Também com este objetivo em mente, acena-se com um regime excecional para eliminar custos com obras de construção ou reabilitação “em imóveis destinados a habitação permanente”. Para esse efeito, as autarquias seriam compensadas, através do Orçamento do Estado, pela perda de receitas nas “taxas de urbanização, edificação, utilização e ocupação” que fossem reduzidas ou eliminadas. Defende-se ainda a aplicação do IVA a 6% nas obras e serviços de construção.

No que respeita à construção, refere-se um “programa de parcerias público-privadas para a construção e reabilitação em larga escala, quer de habitação geral quer de alojamento para estudantes”

Em territórios rurais e do interior do país quer “criar condições de ‘habitação agrícola’, com “preços mais acessíveis”, criando “novas áreas urbanizáveis”. É um contributo, segundo o Governo, para contrariar a perda de população nestes concelhos.

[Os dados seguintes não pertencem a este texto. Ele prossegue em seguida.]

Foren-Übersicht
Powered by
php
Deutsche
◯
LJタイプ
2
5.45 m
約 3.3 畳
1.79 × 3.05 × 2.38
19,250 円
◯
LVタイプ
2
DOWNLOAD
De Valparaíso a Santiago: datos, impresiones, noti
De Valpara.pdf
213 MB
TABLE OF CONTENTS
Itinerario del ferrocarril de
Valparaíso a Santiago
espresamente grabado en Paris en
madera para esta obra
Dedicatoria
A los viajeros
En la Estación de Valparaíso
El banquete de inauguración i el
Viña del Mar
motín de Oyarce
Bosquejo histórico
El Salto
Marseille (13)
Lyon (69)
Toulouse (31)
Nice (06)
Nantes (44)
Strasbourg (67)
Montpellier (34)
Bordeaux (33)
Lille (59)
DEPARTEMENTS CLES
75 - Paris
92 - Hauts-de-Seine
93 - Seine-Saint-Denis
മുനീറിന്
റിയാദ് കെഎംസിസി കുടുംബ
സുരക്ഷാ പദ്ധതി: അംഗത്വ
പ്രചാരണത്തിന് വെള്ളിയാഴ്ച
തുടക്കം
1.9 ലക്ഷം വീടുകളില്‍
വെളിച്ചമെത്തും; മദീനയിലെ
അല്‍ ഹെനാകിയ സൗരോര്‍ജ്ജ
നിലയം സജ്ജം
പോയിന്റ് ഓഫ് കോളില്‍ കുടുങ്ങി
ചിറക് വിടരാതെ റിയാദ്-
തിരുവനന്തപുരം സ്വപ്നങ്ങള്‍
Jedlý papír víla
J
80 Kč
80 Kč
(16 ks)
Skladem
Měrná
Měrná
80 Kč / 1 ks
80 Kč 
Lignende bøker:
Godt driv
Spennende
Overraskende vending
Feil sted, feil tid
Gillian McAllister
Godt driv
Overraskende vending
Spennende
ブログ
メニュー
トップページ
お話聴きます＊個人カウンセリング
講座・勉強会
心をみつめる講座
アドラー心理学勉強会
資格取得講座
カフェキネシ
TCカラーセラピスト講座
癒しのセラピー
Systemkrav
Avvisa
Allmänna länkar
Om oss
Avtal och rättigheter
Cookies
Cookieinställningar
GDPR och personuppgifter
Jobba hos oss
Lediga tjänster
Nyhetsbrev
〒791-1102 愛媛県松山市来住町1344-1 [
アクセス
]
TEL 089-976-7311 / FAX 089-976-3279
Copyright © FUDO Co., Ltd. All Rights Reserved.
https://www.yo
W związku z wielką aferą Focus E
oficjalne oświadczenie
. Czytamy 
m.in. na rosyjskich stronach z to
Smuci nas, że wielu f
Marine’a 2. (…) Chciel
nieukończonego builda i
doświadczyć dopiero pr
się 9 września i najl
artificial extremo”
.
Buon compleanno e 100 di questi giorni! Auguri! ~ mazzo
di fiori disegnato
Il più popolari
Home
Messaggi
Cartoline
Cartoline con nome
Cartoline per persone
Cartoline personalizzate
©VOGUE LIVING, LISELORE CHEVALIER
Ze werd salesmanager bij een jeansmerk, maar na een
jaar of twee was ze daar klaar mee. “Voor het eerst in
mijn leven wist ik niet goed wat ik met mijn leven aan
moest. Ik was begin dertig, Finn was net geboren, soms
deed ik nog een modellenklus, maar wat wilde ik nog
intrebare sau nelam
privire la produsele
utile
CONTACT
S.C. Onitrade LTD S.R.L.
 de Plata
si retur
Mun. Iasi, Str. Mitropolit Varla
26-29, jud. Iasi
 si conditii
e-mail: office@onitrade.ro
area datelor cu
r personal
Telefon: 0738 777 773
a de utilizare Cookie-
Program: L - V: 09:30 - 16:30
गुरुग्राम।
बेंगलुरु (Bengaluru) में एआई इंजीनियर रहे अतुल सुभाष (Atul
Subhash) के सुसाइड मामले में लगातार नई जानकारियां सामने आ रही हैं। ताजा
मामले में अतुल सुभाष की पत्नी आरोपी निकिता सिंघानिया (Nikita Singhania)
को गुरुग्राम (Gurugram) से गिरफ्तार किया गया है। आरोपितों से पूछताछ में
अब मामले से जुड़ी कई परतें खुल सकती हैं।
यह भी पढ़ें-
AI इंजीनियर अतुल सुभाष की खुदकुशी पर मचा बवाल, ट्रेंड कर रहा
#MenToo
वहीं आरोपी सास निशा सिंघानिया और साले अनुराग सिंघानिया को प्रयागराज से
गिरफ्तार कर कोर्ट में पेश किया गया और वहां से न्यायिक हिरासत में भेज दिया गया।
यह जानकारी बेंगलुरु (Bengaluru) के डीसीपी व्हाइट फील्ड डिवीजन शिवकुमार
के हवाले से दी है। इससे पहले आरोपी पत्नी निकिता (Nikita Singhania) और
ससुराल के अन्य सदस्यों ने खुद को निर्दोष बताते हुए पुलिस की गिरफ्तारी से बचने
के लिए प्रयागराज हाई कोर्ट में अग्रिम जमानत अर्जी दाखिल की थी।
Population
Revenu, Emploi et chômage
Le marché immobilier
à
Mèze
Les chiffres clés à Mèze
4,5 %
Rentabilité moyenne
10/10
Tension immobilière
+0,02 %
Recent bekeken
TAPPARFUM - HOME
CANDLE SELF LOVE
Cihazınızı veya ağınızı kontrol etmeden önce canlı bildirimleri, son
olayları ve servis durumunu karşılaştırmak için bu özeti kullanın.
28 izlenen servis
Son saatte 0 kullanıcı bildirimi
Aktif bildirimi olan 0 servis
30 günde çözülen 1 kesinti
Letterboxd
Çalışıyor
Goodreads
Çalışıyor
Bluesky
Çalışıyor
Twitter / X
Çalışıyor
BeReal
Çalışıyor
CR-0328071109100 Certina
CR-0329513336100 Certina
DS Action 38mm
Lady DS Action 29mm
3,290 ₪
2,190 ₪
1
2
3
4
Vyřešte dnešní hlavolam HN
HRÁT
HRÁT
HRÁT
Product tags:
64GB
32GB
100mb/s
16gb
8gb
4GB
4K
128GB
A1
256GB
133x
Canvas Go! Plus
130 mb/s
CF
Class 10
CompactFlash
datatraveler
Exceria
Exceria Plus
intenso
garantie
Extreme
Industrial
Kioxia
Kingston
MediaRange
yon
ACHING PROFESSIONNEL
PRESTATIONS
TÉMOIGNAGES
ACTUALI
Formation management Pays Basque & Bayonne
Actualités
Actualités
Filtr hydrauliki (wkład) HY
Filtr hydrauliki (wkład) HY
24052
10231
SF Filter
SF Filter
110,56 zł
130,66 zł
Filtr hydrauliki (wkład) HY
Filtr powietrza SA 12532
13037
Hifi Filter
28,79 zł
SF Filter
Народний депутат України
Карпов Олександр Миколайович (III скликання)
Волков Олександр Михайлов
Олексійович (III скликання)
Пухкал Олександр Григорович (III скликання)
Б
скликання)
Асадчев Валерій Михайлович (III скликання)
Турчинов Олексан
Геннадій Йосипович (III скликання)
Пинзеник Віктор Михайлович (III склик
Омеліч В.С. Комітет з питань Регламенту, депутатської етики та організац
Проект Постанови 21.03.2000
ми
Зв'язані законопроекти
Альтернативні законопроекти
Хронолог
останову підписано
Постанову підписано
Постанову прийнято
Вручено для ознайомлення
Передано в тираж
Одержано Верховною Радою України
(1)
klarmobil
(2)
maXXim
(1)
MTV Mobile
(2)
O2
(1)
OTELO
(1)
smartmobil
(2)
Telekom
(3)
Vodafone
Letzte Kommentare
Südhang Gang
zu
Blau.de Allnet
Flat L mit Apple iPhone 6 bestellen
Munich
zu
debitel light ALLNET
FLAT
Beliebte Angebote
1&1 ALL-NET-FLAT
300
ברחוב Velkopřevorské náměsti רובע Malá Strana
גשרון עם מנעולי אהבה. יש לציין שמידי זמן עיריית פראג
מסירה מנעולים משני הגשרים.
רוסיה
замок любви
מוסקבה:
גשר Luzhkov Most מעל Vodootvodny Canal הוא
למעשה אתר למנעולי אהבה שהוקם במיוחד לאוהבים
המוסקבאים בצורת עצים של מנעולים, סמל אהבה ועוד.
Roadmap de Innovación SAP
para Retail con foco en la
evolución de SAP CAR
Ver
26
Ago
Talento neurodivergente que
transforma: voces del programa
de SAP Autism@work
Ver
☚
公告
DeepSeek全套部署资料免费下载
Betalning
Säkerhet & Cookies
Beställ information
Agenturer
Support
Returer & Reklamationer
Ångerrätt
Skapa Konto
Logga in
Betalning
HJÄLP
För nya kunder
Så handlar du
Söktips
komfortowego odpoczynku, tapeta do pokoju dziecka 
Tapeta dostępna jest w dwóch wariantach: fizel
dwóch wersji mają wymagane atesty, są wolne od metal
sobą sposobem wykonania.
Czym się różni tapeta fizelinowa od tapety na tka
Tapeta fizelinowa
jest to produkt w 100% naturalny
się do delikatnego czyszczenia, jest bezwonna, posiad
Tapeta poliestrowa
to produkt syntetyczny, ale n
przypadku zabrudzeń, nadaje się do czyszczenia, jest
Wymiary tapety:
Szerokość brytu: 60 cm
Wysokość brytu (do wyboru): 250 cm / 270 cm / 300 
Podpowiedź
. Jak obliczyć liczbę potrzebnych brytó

No documento promete-se a “injeção no mercado, quase-automática, dos imóveis e solos públicos devolutos ou subutilizados”, com o objetivo de atenuar a reduzida oferta de habitações face à atual procura.

O desejo de eliminar a burocracia aplica-se também a obras em infraestruturas públicas, como estradas. Aqui, o executivo promete acelerar os processos para construir, por exemplo, condutas e postes.

“Criar condições para a construção e reparação de infraestruturas, designadamente através da desburocratização dos trabalhos na via pública em infraestruturas já existentes, simplificando processos junto das autarquias locais e forças de segurança”, lê-se.